Allí en San Pablo, Stainer desarrolló su obra como compositor y promotor musical: Completó muchos servicios y consiguió que los himnos de su autoría ganaran popularidad en la comunidad anglicana de su época.

Al margen de la composición, fue un trabajador incansable: Elevó la del coro a nuevas alturas, aumentó su integración y aseguró mayores salarios para los cantores. También organizó audiciones corales semanales al tiempo que proporcionó un tiempo de ensayo adecuado para hacer frente a un repertorio ampliado y mejorado.

En ese período contó con un plausible reconocimiento social, al que contribuyó su obra teórica –un tratado de armonía utilizado por varios conservatorios– y la dedicación a la docencia como director del Real Colegio de Música e inspector de la actividad musical de las escuelas primarias en el área metropolitana.

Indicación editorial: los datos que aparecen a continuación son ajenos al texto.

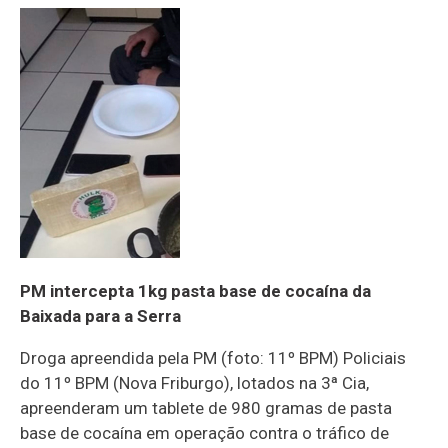
PM intercepta 1kg pasta base de cocaína da
Baixada para a Serra
Droga apreendida pela PM (foto: 11º BPM) Policiais
do 11º BPM (Nova Friburgo), lotados na 3ª Cia,
apreenderam um tablete de 980 gramas de pasta
base de cocaína em operação contra o tráfico de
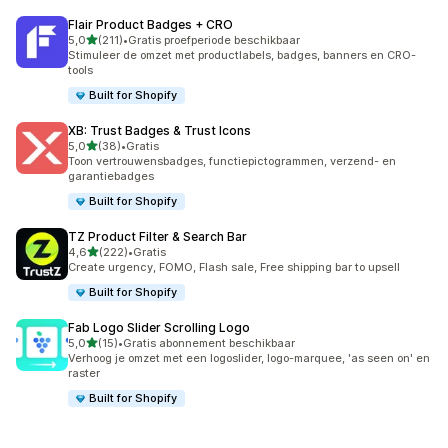
Flair Product Badges + CRO
van 5 sterren
5,0
(211)
•
Gratis proefperiode beschikbaar
211 recensies in totaal
Stimuleer de omzet met productlabels, badges, banners en CRO-
tools
Built for Shopify
XB: Trust Badges & Trust Icons
van 5 sterren
5,0
(38)
•
Gratis
38 recensies in totaal
Toon vertrouwensbadges, functiepictogrammen, verzend- en
garantiebadges
Built for Shopify
TZ Product Filter & Search Bar
van 5 sterren
4,6
(222)
•
Gratis
222 recensies in totaal
Create urgency, FOMO, Flash sale, Free shipping bar to upsell
Built for Shopify
Fab Logo Slider Scrolling Logo
van 5 sterren
5,0
(15)
•
Gratis abonnement beschikbaar
15 recensies in totaal
Verhoog je omzet met een logoslider, logo-marquee, 'as seen on' en
raster
Built for Shopify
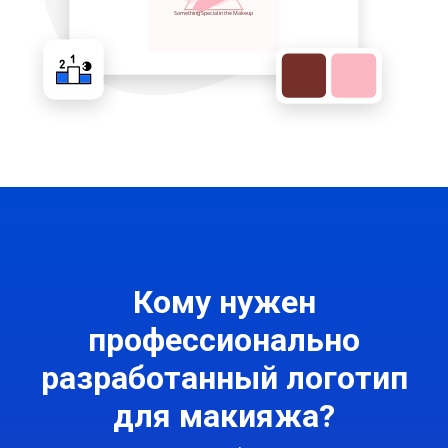
Кому нужен
профессионально
разработанный логотип
для макияжа?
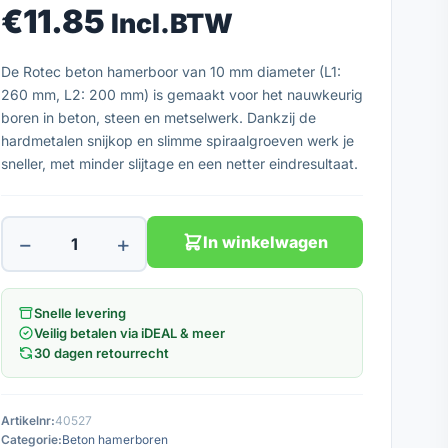
€
11.85
Incl.BTW
De Rotec beton hamerboor van 10 mm diameter (L1:
260 mm, L2: 200 mm) is gemaakt voor het nauwkeurig
boren in beton, steen en metselwerk. Dankzij de
hardmetalen snijkop en slimme spiraalgroeven werk je
sneller, met minder slijtage en een netter eindresultaat.
−
+
In winkelwagen
Snelle levering
Veilig betalen via iDEAL & meer
30 dagen retourrecht
Artikelnr:
40527
Categorie:
Beton hamerboren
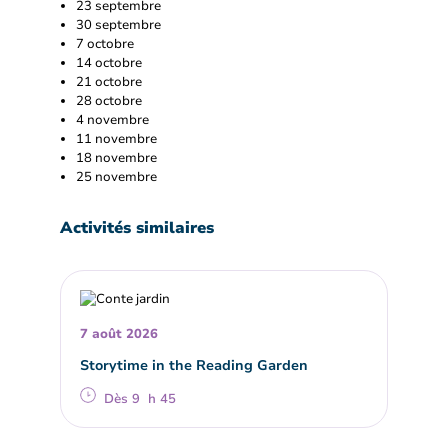
23 septembre
30 septembre
7 octobre
14 octobre
21 octobre
28 octobre
4 novembre
11 novembre
18 novembre
25 novembre
Activités similaires
7 août 2026
Storytime in the Reading Garden
Dès 9 h 45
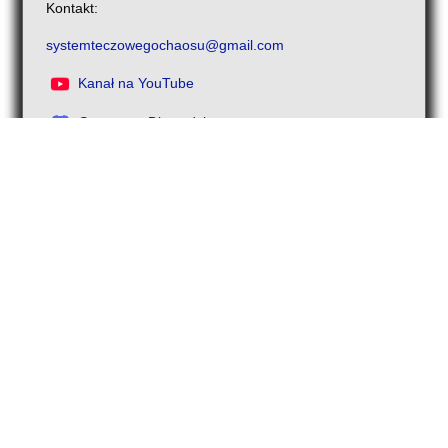
Kontakt:
systemteczowegochaosu@gmail.com
Kanał na YouTube
Serwer na Discordzie
O języku neutralnym płciowo
Zastrzeżenia
Przewodnik po stronie
Deklaracja dostępności
Źródła naukowe
Deklaracja tolerancyjności
Dziennik zmian
Polityka prywatności
Poprawki błędów
©2023-2026
System Tęczowego Chaosu
. Wszelkie
prawa zastrzeżone.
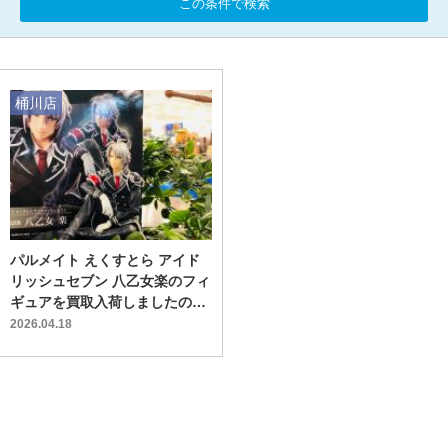
この条件で検索
桶川店
パルメイト えくすとら アイド
リッシュセブン 八乙女楽のフィ
ギュアを買取入荷しましたので
ご紹介します！
2026.04.18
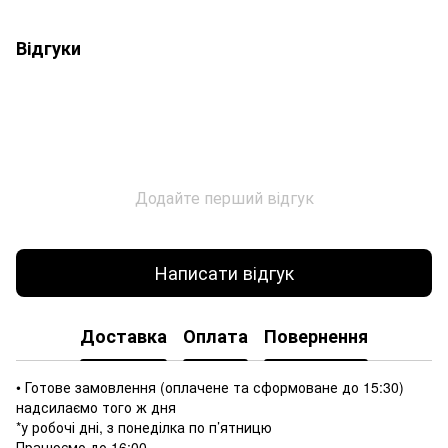
Відгуки
Додайте перший відгук
Написати відгук
Доставка
Оплата
Повернення
• Готове замовлення (оплачене та сформоване до 15:30)
надсилаємо того ж дня
*у робочі дні, з понеділка по п’ятницю
Працюємо до 16:00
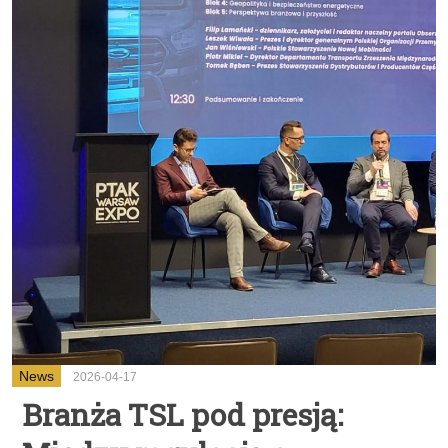
News
2026-04-17
Branża TSL pod presją:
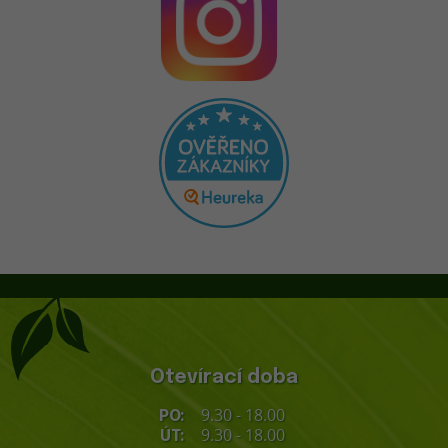
Otevírací doba
9.30 - 18.00
PO:
9.30 - 18.00
ÚT:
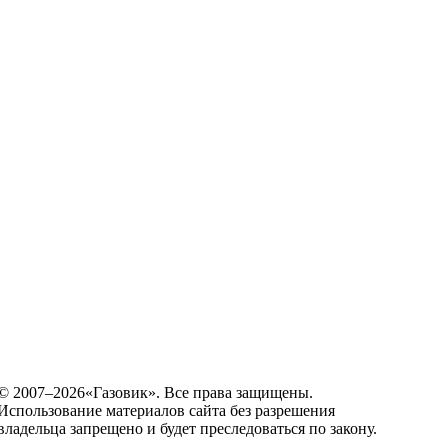
© 2007–2026«Газовик». Все права защищены.
Использование материалов сайта без разрешения
владельца запрещено и будет преследоваться по закону.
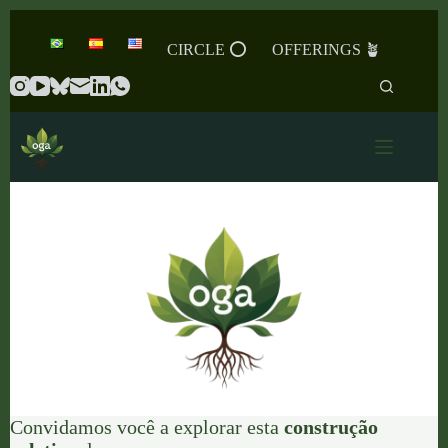
Skip
to
CIRCLE ⭕️
OFFERINGS 🪴
content
Convidamos você a explorar esta
construção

A los públicos del entonces gustaron el oratorio Gideon, las cantatas The daughter of Jairus y St. Mary Magdalen; y en los servicios religiosos se hizo frecuente escuchar antífonas compuestas por él.

Ciertamente después de su muerte, la obra de Stainer por décadas dejó de interpretarse, salvo La crucifixión, como parte del calendario litúrgico. Alguien escribió que el culpable era el mismo Stainer, pues por excesiva modestia no se había autovalorado. El musicólogo Peter Charlton escribió en 1984 algo que recogió de evaluaciones precedentes y luego se ha reiterado sin la distancia crítica suficiente: “Sean cuales sean las reacciones a la música de Stainer en su tiempo, él se dio cuenta de que gran parte de ella no duraría; fue escrita para satisfacer una necesidad y no tuvo pretensiones de ser un gran compositor”.

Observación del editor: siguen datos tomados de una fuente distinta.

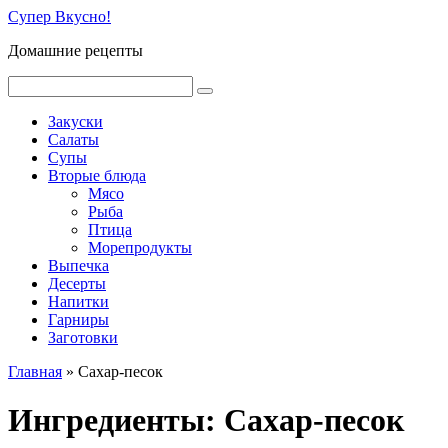
Перейти
Супер Вкусно!
к
Домашние рецепты
контенту
Поиск:
Закуски
Салаты
Супы
Вторые блюда
Мясо
Рыба
Птица
Морепродукты
Выпечка
Десерты
Напитки
Гарниры
Заготовки
Главная
»
Сахар-песок
Ингредиенты:
Сахар-песок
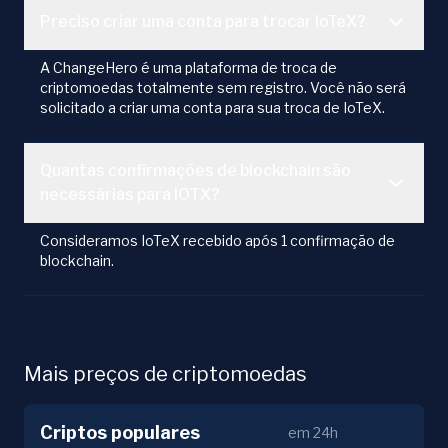
Preciso criar uma conta para trocar IoTeX?
A ChangeHero é uma plataforma de troca de
criptomoedas totalmente sem registro. Você não será
solicitado a criar uma conta para sua troca de IoTeX.
Quantas confirmações de blockchain são
necessárias para IOTX?
Consideramos IoTeX recebido após 1 confirmação de
blockchain.
Mais preços de criptomoedas
Criptos populares
em 24h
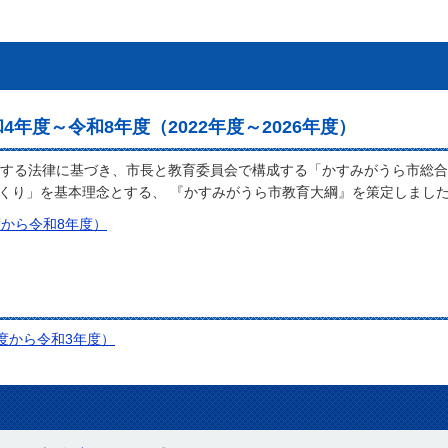
年度～令和8年度（2022年度～2026年度）
する法律に基づき、市長と教育委員会で構成する「かすみがうら市総合
づくり」を基本理念とする、 『かすみがうら市教育大綱』を策定しまし
から令和8年度）
度から令和3年度）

Frente a calificativos semejantes, el prestigioso profesor Arthur Hutchings, por esos mismos años y ya al final de una vida en la que aportó notables investigaciones sobre Schubert, Mozart, la música barroca y el himnario inglés del siglo XIX, expresó: “No permitamos subestimar a Stainer. Deberíamos haber enviado la mayor parte de la música a las iglesias de hoy para que la tocaran; no perdamos más tiempo en retrasarla. Si Stainer se va, tendrá que irse la música coral de sus contemporáneos”.

Hutchings quería dejar en claro que Stainer no era ni mejor ni peor que el mejor de los músicos de cualquier generación. Respondía al gusto musical de la Inglaterra victoriana, más no por ello los valores de su creación, particularmente La crucifixión, debían quedar limitados a su impacto en la sociedad victoriana.

La crucifixión se ejecutó por primera vez en la Iglesia Parroquial de St. Marylebone el Viernes Santo de 1887. Calificado para tenor y bajo solistas, coro y órgano, Stainer concibió la obra, según sus palabras, como “una meditación sobre la Sagrada Pasión del Santo Redentor”, que debía involucrar espiritualmente a la audiencia.

La estructura está inspirada en el legado de Johann Sebastian Bach, de acuerdo con el esquema de arias, coros e himnos al interior de los oratorios de las Pasiones de San Juan y San Mateo; sin embargo, a diferencia de éstas, no hay una orquesta que brinde luz y sombra a los acompañamientos. La economía expresiva de Stainer se evidencia en su capacidad para sostener el discurso tan sólo con el órgano. Esto bastaría para colocar La crucifixión en el lugar que se merece en el repertorio litúrgico.